[PATCH] Lower certain build_vectors to insertps instructions

Sat Apr 26 23:49:17 PDT 2014

================
Comment at: lib/Target/X86/X86ISelLowering.cpp:5418
@@ +5417,3 @@
+  SDValue V = FirstNonZero.getOperand(0);
+  unsigned CorrectIdx = cast<ConstantSDNode>(FirstNonZero.getOperand(1))
+                            ->getZExtValue() == FirstNonZeroIdx;
----------------
CorrectIdx here is boolean - 1 or 0. Further you do ++.

================
Comment at: lib/Target/X86/X86ISelLowering.cpp:5432
@@ +5431,3 @@
+    // ex: Getting one element from a vector, and the rest from another.
+    if (Elem.getOperand(0) != V)
+      return SDValue();
----------------
Looks like you are looking for a splat vector. But if you want to use INSERTPS, your build-vector should include only one non-zero element.


================
Comment at: lib/Target/X86/X86ISelLowering.cpp:6204
@@ +6203,3 @@
+  if (EVTBits == 32) {
+    SDValue V = LowerBuildVectorv4x32(Op, NumElems, NonZeros, NumNonZero,
+                                      NumZero, DAG, Subtarget, *this);
----------------
What happens for 8x32 and 16x32 vectors here?
+++
**Request:** Write the next part of the code review of the insertps patch, picking up after its final comment.

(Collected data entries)
+++
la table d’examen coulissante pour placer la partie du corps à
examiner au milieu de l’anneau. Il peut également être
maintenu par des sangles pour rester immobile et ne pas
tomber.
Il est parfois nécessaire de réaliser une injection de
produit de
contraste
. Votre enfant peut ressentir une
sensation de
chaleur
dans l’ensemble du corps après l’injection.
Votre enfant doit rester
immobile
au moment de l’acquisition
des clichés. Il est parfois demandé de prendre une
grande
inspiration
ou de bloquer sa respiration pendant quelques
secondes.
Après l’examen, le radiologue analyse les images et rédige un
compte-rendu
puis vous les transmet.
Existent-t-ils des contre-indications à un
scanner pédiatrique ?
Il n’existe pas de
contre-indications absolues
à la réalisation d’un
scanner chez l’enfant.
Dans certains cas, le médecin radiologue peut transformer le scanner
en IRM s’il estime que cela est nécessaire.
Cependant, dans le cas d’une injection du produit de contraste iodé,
+++
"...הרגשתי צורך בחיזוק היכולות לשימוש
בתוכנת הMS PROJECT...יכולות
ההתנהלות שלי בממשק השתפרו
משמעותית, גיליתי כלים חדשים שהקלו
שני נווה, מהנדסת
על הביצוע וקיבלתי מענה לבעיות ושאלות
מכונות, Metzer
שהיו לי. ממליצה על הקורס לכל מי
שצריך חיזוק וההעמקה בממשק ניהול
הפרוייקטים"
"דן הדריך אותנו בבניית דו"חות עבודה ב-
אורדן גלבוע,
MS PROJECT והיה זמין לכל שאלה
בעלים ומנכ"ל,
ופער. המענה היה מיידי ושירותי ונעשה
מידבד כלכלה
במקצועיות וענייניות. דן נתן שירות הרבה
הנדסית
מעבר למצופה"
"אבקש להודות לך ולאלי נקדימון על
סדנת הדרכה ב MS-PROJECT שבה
+++
**Exercise answer:**
================
Comment at: test/CodeGen/X86/sse41.ll:331
@@ +330,3 @@
+; CHECK: ret
+  %vecext = extractelement <4 x float> %x, i32 0
+  %vecinit = insertelement <4 x float> undef, float %vecext, i32 0
----------------
Could you, please, explain what code you expect to see here? Is it only one insertps instruction?
Usually, such extract-insert chain we have for matrix transpose. But in this case the elements are extracted from different vectors.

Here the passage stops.